Brief a: From the post about building a vent hood over an outdoor grill, translate this sentence into Spanish: "The wall behind the grill is brick."

Extract provided:
# # # # #
I wasn't sure exactly where to post this. I'm planning on building a vent hood above my outdoor grill. The wall behind the grill is brick. I'm assuming I use pressure treated 2x4's for the framing. I have cypress for the outer shell of the hood.

As for securing it to the brick wall, would I use tapcon screws, or some sort of anchor screw? I was also thinking of supporting the weight of the hood by connecting it to the ceiling above w/ more 2x6's inside the attic.

Thanks in advance.

I can post pictures if needed.
 
Daniel, you might be able to rent a hammer drill locally if you don't want to buy one. I bought one years ago and have only needed to use it a few times. It's one of those tools that doesn't get used a whole lot, but when it's needed, it's pretty much the only tool that will do the job. ;)
 
you want to put the screws into the joints not the brick itself. the bricks most likely will crack if you try to set bolts or screws into them. Also, use adhesive as a secondary fastener. PL Premium urethane construction adhesive on the 2x4's then bolt them on. The urethane will not foam it comes in a 10oz caulking tube if you aren't familiar with it. Wet the bricks down with a squirt bottle then attach. This will allow the urethane to cure and bond with the brick. (don't panic if you hear the sound of bacon frying its the urethane curing.)
# # # # #
Brief b: Quote every line of the entries below word for word, leaving out the pictures.
# # # # #
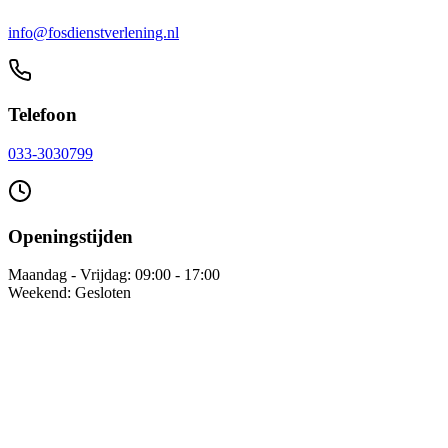
info@fosdienstverlening.nl
Telefoon
033-3030799
Openingstijden
Maandag - Vrijdag: 09:00 - 17:00
Weekend: Gesloten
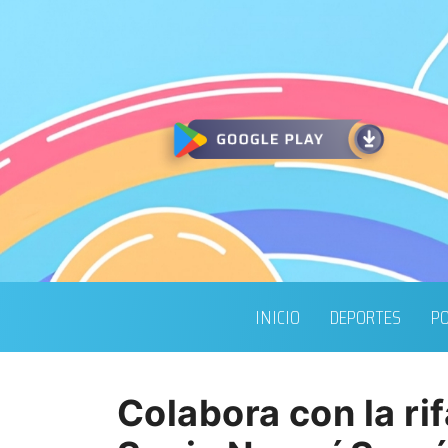
INICIO
DEPORTES
PO
Colabora con la ri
# # # # #
Exercise solution a: La pared detrás de la parrilla es de ladrillo.

Exercise solution b:
info@fosdienstverlening.nl
Telefoon
033-3030799
Openingstijden
Maandag - Vrijdag: 09:00 - 17:00
Weekend: Gesloten
INICIO
DEPORTES
PO
Colabora con la ri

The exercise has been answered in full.